Now new information out of Atlassian indicates that the original statements were not entirely accurate. While there was indeed no breach, ransomware, or outside penetration of their network, it seems that the failed maintenance script was a bit more impactful than just disabling a small number of sites. Instead, it seems that there was a communication problem between the teams performing the work that resulted in the deletion of sites for around 400 customers. The cascade of failures includes running the script in the wrong mode, permanent deletion, and with the wrong list of IDs. The list was supposed to be deactivation IDs and instead the team working it received a list of sites where the app was installed. Instead of being a simple removal of a legacy service, it turned into a massive impact for 400 organizations.

As of today, Atlassian’s status page shows that they have restored 55% of the impacted customers.
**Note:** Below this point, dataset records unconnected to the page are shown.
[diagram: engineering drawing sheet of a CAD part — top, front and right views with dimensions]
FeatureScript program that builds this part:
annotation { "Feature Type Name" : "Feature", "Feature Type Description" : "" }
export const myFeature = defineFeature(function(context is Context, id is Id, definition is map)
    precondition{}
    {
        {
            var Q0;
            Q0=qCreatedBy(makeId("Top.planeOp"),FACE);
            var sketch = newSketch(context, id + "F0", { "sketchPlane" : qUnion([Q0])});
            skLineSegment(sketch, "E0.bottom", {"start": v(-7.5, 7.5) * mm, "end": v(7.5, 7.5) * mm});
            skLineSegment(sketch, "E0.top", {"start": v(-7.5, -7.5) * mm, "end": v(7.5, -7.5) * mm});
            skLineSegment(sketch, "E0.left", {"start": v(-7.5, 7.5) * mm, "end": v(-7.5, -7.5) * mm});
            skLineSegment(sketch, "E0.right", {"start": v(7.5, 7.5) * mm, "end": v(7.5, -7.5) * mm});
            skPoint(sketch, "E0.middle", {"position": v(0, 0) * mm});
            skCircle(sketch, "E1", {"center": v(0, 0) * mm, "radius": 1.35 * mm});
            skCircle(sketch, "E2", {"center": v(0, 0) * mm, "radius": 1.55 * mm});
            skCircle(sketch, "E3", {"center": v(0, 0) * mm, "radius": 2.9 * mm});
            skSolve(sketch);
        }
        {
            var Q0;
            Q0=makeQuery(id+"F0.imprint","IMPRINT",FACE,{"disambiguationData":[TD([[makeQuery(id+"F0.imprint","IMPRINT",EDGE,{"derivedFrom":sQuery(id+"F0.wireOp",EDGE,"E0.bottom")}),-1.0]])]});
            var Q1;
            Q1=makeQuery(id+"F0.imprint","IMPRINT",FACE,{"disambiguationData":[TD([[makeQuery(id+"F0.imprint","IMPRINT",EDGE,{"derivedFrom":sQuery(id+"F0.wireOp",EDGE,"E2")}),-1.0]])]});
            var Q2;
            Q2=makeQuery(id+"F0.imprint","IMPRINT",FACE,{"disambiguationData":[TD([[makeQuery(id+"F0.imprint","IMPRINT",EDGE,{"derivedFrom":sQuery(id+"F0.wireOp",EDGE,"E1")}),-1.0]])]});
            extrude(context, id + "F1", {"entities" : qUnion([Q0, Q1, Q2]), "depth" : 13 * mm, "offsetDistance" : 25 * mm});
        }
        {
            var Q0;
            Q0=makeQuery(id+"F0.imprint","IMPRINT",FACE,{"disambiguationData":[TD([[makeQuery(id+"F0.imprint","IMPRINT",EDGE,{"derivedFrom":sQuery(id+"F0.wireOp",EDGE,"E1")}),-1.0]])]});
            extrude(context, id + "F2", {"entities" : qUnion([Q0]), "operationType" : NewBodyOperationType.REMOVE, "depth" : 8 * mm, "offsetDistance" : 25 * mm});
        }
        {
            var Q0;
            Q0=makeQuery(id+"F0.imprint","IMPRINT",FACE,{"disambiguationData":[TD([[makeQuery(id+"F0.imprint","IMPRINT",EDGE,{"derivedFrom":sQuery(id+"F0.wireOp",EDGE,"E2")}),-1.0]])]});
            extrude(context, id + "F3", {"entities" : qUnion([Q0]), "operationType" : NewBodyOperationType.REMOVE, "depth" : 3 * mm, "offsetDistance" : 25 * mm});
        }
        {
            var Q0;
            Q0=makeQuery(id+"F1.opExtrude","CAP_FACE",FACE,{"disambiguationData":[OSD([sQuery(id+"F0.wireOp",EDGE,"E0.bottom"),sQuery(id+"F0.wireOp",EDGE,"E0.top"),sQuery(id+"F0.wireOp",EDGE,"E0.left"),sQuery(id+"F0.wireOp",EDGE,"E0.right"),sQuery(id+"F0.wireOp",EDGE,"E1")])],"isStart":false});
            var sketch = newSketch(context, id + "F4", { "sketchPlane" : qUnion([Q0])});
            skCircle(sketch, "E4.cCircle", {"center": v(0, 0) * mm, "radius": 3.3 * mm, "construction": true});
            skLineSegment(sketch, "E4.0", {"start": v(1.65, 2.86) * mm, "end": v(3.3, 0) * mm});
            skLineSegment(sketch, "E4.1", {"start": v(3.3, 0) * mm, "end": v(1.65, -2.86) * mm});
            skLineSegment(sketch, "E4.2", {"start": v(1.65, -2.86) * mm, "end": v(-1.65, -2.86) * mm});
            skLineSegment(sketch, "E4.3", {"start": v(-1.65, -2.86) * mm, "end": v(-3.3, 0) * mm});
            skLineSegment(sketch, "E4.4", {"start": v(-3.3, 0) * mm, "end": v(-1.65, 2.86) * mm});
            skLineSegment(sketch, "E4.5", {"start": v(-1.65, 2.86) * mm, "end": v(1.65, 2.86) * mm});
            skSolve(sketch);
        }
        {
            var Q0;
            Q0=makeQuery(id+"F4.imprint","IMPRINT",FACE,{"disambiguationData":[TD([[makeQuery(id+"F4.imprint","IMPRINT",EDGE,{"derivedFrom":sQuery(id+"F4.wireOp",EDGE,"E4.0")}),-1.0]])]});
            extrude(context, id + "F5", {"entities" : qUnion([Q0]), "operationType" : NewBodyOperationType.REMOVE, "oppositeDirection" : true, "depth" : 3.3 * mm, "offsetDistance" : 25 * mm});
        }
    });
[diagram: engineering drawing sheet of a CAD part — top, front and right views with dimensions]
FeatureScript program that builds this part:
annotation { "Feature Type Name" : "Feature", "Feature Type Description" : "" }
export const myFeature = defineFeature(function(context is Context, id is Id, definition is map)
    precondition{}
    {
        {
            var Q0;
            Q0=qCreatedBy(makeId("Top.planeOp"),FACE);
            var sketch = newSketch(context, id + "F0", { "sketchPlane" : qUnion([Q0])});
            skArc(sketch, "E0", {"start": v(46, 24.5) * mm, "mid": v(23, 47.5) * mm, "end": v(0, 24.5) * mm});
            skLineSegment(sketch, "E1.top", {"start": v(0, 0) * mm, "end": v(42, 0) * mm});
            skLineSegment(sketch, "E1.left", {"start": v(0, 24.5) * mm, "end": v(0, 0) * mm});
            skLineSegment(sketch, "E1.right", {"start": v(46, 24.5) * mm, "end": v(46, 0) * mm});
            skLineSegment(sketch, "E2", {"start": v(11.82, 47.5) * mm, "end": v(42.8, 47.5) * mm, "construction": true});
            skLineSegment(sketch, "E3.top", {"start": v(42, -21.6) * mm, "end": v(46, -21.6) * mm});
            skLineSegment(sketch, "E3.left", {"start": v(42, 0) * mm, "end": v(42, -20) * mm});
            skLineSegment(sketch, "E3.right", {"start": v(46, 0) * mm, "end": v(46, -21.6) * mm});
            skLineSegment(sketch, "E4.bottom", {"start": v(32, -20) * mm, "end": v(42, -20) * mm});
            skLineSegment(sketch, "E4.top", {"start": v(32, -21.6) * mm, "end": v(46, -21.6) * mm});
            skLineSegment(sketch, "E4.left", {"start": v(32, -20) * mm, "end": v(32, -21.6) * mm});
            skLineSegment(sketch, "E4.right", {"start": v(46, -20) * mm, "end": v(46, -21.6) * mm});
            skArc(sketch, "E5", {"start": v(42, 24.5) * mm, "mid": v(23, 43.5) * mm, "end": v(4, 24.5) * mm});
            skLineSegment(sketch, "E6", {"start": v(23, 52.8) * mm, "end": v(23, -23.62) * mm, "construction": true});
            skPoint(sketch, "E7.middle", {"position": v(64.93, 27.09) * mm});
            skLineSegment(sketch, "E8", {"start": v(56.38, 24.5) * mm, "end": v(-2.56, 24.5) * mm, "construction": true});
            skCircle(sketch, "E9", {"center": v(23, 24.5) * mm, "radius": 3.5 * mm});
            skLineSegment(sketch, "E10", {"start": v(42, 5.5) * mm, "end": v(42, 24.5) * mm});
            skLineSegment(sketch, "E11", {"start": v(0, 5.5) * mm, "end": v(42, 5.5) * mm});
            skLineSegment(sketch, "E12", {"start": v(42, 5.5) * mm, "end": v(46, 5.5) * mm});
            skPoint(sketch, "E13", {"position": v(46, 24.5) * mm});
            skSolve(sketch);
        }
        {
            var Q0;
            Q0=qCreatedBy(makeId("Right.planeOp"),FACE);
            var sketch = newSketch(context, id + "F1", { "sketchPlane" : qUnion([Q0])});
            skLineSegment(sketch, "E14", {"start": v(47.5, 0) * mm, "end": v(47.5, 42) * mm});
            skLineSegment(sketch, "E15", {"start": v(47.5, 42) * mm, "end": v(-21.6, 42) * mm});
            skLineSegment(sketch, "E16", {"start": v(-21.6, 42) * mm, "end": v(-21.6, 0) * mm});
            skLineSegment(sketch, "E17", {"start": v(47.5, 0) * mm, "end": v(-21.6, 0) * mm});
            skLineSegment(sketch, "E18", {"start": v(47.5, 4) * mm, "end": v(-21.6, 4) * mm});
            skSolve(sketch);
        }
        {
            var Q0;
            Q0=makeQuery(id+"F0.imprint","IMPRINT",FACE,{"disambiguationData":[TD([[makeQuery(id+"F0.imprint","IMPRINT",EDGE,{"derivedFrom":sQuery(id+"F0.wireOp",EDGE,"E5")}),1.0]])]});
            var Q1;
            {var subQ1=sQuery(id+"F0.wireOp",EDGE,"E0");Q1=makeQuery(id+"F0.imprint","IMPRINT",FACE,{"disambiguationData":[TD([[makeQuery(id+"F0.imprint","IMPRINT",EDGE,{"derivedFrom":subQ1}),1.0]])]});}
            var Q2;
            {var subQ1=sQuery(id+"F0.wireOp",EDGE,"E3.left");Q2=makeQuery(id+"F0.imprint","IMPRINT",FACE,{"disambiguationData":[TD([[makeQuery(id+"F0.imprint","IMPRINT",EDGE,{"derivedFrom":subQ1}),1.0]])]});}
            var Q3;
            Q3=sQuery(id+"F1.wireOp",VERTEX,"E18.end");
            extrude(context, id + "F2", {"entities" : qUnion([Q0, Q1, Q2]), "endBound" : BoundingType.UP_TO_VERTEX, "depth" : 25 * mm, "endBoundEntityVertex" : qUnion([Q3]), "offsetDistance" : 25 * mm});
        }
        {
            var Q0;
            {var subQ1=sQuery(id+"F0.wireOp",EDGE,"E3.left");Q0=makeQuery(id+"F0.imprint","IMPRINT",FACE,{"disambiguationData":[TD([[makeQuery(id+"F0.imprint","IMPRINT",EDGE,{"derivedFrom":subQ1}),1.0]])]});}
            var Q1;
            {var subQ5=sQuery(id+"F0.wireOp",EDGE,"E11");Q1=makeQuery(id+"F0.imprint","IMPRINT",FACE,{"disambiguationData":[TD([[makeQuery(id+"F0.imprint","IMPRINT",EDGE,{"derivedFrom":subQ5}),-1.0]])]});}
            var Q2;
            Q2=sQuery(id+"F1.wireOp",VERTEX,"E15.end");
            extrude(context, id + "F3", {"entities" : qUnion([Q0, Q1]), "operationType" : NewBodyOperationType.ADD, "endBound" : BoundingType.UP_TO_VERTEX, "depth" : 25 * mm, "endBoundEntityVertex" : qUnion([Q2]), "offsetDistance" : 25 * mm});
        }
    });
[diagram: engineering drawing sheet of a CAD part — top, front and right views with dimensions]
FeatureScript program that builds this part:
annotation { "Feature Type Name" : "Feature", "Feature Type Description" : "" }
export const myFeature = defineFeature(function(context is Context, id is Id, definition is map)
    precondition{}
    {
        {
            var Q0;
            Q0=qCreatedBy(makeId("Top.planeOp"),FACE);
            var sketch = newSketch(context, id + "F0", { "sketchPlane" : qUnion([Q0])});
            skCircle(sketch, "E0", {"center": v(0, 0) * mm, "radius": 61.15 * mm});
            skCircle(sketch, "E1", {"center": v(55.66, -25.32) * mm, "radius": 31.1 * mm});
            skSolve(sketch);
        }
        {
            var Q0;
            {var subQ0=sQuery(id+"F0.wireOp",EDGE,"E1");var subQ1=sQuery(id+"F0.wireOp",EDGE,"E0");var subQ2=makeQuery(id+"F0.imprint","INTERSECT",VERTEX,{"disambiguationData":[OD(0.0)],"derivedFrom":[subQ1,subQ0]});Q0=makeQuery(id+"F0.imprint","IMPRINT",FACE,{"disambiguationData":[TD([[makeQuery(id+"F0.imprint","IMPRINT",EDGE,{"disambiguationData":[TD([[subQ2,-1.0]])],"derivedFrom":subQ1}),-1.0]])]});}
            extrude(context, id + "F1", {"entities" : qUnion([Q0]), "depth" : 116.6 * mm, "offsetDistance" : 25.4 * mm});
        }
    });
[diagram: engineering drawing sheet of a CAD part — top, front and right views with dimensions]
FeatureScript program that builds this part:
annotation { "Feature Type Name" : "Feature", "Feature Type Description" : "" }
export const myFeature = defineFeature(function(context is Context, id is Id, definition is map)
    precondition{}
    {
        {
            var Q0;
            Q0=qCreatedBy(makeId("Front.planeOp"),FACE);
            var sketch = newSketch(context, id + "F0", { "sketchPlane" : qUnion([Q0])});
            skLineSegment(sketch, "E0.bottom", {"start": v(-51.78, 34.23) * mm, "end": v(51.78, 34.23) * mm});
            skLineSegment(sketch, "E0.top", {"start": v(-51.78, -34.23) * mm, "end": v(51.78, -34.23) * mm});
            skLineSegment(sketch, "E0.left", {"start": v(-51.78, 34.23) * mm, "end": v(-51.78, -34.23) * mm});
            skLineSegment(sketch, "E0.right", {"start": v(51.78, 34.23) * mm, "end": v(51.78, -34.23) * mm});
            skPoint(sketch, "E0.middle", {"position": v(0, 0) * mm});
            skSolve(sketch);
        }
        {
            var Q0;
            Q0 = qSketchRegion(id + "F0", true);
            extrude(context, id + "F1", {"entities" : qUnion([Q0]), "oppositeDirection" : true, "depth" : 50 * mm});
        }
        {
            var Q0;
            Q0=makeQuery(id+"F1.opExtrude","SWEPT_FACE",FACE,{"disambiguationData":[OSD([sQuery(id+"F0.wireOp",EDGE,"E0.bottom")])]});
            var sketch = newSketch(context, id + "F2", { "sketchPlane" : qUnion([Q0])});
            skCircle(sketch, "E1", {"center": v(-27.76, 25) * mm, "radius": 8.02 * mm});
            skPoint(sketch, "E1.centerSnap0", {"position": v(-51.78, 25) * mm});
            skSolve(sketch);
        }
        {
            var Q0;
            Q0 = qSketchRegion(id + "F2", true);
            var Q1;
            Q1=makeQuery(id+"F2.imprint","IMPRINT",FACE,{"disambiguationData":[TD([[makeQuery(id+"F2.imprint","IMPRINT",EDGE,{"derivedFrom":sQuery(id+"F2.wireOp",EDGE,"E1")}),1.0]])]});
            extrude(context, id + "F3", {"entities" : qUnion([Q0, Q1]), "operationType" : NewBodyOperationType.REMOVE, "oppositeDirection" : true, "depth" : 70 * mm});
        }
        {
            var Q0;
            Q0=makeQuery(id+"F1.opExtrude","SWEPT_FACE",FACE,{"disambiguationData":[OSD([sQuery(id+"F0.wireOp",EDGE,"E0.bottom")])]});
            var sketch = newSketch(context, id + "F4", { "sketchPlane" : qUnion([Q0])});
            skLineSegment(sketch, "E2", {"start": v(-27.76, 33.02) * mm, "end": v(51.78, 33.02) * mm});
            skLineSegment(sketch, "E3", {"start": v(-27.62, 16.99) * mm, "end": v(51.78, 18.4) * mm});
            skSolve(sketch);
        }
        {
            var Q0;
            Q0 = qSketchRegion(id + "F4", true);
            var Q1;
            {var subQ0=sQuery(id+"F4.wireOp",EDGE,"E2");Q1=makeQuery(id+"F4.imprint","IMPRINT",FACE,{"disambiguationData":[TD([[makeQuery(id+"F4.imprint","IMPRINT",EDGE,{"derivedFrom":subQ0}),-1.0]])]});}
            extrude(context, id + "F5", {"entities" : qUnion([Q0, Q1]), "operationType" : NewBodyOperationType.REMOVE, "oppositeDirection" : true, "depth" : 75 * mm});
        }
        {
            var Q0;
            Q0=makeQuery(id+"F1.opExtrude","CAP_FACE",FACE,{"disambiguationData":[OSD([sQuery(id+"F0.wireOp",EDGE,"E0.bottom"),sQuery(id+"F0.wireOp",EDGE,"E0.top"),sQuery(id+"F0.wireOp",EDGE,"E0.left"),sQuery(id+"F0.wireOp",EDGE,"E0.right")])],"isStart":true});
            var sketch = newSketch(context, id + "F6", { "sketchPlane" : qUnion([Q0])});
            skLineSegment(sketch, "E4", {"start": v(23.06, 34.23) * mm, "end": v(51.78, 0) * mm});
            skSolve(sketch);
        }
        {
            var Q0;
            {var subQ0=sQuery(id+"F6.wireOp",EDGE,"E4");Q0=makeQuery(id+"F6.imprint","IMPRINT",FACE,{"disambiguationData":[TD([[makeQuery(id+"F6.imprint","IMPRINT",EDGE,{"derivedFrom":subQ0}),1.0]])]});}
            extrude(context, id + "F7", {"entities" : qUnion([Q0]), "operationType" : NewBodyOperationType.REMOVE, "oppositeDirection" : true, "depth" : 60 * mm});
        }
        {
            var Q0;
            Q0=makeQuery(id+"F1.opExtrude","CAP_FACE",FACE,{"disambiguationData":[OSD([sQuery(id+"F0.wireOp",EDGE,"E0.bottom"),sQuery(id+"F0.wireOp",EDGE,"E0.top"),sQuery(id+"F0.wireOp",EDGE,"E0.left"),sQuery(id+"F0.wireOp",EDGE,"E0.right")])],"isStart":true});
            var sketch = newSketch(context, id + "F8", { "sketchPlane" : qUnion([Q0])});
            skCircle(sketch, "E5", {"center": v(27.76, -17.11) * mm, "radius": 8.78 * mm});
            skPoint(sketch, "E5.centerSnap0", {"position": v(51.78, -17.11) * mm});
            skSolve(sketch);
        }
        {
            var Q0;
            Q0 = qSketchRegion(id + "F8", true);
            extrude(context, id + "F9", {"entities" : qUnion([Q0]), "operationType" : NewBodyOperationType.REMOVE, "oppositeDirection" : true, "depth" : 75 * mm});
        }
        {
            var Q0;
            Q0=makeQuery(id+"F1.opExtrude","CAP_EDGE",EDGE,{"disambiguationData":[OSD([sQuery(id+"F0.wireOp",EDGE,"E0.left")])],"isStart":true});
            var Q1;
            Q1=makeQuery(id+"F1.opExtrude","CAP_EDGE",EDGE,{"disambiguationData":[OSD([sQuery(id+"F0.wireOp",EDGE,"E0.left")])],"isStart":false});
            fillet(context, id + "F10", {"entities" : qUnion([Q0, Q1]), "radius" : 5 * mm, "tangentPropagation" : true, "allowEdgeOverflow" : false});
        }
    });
They still expect the full restoration to take a bit longer to complete, but state they have set up automation of the process. This automation should allow for an increased restoration pace but is probably not much consolation to the clients who are paying for Atlassian services.

The blunder comes after Atlassian made the announcement that they will no longer sell new licenses for in-prem installations and will discontinue support for on-prem in 2024. The move effectively forces the use of their cloud service. It does not instill a ton of confidence in customers to see a mistake of this magnitude happen. We hope that Atlassian puts some addition steps in place to ensure that changes made have a much lower risk of massive impact. For now, affected customers will have to wait for their services to be restored and then make their own decisions on what to do next.